Task brief —
Show each line of the records below that contains the string "Migliore".

[Opening Records for this task section]

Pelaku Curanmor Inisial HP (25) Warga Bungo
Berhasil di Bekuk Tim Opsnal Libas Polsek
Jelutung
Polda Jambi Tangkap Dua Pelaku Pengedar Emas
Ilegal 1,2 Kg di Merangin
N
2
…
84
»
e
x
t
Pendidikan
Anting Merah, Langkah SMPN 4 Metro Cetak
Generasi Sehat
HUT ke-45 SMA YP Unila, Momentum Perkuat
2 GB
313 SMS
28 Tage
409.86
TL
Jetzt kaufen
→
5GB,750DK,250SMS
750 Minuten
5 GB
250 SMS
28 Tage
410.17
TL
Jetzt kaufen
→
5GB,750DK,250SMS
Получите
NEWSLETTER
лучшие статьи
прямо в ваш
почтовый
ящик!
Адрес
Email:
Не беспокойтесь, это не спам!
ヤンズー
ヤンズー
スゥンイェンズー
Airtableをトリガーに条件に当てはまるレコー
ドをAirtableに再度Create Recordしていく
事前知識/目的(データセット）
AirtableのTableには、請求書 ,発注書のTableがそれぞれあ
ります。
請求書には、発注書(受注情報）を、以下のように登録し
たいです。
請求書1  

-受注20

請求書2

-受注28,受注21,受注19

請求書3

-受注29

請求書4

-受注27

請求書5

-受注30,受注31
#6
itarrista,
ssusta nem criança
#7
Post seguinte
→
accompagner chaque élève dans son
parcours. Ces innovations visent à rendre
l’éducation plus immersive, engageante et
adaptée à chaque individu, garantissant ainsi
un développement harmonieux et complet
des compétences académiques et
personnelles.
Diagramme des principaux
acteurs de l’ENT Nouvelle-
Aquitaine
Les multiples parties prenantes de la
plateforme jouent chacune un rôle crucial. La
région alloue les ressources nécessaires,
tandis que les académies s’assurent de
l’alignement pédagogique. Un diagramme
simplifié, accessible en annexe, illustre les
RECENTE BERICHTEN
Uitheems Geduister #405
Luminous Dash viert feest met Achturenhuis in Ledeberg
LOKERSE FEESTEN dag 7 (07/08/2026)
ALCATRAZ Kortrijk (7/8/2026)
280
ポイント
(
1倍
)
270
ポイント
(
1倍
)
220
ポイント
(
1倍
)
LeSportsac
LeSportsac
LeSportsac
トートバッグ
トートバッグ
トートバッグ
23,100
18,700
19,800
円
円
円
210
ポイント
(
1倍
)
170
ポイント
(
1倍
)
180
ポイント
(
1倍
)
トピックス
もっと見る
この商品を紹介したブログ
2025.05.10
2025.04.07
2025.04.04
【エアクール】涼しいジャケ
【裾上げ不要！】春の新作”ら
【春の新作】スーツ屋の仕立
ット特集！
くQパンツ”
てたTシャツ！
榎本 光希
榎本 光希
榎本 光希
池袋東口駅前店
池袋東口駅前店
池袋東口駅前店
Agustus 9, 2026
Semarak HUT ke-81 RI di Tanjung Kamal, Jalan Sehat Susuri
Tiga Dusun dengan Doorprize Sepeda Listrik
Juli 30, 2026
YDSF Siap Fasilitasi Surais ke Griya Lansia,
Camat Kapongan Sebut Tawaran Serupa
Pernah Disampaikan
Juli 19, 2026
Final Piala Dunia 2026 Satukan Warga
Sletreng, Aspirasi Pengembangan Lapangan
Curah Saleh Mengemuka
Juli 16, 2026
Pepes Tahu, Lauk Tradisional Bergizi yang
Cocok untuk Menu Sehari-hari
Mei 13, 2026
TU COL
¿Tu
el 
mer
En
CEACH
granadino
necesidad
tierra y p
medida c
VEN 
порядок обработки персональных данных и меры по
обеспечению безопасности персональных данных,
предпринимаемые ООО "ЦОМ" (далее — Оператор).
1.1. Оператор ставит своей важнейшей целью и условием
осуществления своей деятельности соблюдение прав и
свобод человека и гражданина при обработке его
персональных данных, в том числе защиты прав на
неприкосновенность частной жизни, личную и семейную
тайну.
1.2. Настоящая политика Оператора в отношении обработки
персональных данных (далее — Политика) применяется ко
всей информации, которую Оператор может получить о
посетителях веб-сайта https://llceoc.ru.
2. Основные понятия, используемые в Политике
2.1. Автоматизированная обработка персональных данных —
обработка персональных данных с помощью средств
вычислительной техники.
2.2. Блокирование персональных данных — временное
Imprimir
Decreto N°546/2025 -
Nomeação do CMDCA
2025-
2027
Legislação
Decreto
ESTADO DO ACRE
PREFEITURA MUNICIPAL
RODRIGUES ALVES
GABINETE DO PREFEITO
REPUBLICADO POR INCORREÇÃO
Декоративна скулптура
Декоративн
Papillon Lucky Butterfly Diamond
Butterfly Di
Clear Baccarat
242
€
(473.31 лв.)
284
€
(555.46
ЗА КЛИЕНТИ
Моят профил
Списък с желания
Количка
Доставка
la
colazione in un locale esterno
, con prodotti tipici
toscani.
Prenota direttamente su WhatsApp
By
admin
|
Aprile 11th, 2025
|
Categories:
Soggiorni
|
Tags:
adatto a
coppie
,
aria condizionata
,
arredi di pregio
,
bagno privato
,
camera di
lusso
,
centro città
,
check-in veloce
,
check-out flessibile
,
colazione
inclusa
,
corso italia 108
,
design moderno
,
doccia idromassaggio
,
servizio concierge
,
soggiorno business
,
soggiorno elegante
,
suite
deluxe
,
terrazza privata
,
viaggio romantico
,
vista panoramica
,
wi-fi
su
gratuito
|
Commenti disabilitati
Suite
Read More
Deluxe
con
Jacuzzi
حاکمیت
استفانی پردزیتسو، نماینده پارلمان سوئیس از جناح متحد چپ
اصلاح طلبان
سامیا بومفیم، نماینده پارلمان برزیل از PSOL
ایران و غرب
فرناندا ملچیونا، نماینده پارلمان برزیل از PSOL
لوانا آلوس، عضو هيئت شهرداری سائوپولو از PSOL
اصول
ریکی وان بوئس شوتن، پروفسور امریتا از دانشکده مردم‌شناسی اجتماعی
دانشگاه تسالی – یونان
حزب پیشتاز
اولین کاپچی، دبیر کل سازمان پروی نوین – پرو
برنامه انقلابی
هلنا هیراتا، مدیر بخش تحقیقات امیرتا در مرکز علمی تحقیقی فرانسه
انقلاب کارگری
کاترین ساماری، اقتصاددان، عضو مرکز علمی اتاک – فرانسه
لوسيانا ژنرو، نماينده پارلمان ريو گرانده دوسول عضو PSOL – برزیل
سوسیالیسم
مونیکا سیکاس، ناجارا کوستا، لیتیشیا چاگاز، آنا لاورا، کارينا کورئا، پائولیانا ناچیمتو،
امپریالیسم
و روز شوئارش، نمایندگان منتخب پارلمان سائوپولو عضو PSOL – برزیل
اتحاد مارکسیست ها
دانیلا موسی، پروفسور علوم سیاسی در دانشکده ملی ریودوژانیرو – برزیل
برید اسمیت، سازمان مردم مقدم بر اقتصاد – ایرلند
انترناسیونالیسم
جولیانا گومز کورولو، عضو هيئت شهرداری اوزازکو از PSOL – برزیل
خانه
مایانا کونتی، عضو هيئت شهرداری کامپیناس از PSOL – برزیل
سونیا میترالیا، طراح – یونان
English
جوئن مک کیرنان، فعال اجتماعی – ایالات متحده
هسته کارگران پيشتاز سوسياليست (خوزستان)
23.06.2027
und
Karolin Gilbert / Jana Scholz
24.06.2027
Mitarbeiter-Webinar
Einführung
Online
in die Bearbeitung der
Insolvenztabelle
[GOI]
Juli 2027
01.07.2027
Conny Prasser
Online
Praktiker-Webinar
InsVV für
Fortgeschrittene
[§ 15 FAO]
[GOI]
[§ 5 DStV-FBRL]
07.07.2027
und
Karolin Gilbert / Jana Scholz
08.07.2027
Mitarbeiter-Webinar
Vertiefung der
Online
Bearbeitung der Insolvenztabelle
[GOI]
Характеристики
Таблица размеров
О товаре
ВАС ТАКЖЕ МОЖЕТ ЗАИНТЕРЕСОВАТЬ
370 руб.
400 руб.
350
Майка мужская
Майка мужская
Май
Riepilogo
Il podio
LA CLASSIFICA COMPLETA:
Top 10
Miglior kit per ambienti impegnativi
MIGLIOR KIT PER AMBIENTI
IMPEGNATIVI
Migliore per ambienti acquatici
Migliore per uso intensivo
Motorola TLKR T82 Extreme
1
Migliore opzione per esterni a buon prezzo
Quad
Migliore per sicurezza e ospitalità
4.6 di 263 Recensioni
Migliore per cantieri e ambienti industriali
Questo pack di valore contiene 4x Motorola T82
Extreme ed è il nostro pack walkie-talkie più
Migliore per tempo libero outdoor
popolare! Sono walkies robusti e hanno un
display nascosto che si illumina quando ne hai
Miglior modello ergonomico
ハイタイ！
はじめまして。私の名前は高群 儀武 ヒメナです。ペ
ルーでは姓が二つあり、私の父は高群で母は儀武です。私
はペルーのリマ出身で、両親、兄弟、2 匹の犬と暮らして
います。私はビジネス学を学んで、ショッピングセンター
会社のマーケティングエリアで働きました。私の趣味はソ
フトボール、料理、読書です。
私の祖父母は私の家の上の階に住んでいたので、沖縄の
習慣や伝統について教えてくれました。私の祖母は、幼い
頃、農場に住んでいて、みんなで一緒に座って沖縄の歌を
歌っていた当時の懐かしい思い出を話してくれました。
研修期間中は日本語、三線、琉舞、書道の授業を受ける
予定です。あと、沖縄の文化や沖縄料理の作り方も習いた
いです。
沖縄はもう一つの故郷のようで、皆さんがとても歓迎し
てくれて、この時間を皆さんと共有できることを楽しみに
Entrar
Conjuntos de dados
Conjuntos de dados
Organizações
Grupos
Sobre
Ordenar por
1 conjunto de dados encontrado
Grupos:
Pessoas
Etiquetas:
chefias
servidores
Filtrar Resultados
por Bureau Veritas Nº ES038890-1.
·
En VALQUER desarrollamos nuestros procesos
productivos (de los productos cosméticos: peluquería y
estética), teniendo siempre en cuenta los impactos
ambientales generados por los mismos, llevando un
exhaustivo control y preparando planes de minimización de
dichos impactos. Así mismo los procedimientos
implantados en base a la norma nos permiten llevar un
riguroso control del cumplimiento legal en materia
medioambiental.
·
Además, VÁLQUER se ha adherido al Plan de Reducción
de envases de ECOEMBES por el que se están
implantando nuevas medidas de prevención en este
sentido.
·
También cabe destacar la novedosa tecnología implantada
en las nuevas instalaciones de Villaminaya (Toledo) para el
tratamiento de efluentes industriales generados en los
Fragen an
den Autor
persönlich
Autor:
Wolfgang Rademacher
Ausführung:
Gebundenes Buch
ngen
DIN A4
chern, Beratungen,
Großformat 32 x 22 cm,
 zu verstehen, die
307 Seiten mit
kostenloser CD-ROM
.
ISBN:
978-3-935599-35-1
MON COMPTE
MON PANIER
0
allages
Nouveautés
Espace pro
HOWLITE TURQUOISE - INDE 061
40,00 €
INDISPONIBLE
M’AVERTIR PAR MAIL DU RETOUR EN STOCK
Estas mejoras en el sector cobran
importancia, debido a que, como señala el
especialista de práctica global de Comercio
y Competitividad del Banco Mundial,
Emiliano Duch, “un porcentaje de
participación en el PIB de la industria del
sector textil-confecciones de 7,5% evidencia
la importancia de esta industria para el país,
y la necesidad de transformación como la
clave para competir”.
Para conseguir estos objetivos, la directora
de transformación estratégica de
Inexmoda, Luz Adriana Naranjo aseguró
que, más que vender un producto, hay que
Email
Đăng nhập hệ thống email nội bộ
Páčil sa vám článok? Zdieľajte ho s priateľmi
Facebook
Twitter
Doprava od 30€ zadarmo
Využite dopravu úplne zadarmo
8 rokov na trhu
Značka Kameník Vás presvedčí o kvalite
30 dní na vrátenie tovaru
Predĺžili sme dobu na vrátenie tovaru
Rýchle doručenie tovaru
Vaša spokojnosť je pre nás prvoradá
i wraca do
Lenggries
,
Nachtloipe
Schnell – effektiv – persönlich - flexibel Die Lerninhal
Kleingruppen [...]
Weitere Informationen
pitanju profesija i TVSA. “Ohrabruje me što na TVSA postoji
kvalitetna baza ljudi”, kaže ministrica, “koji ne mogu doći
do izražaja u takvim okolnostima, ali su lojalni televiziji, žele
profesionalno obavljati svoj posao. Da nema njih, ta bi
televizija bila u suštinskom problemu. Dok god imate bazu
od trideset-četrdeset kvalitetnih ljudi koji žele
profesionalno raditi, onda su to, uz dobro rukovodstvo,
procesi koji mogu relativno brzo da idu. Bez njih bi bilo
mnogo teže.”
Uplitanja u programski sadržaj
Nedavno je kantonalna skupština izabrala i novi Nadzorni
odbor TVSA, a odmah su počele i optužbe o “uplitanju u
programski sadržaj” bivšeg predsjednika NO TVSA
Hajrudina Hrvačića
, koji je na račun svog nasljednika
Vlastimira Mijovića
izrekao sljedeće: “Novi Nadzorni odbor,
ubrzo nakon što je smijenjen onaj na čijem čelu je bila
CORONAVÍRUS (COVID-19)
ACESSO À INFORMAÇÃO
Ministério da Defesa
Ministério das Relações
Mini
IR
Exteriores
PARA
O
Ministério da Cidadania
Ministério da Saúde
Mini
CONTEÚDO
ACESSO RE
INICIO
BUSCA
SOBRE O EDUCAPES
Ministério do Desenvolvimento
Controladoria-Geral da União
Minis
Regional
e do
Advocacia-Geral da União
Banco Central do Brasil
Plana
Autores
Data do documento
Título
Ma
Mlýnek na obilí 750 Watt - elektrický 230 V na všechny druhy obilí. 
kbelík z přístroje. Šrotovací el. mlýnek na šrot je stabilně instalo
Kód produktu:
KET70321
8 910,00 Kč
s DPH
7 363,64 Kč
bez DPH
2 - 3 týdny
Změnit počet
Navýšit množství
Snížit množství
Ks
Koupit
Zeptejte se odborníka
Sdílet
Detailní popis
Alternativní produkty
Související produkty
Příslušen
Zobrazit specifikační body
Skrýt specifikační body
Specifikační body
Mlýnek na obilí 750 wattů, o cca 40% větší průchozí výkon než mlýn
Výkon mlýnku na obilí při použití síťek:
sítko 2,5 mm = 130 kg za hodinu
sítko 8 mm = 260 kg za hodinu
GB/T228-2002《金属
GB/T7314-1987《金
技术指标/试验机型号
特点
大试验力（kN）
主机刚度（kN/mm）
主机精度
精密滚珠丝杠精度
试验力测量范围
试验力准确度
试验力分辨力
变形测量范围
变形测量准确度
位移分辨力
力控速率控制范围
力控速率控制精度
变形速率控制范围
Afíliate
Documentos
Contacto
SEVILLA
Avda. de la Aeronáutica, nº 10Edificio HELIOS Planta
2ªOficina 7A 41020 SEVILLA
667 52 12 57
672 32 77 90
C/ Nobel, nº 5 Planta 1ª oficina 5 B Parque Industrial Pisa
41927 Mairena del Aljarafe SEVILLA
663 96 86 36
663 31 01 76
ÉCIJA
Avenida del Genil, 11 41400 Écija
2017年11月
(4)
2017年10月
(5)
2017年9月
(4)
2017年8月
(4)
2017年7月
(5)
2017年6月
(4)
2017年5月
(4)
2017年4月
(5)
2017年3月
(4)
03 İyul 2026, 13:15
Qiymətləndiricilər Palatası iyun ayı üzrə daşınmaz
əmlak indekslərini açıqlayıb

[Closing Records for this task section]

Response box —
Migliore per ambienti acquatici
Migliore per uso intensivo
Migliore opzione per esterni a buon prezzo
Migliore per sicurezza e ospitalità
Migliore per cantieri e ambienti industriali
Migliore per tempo libero outdoor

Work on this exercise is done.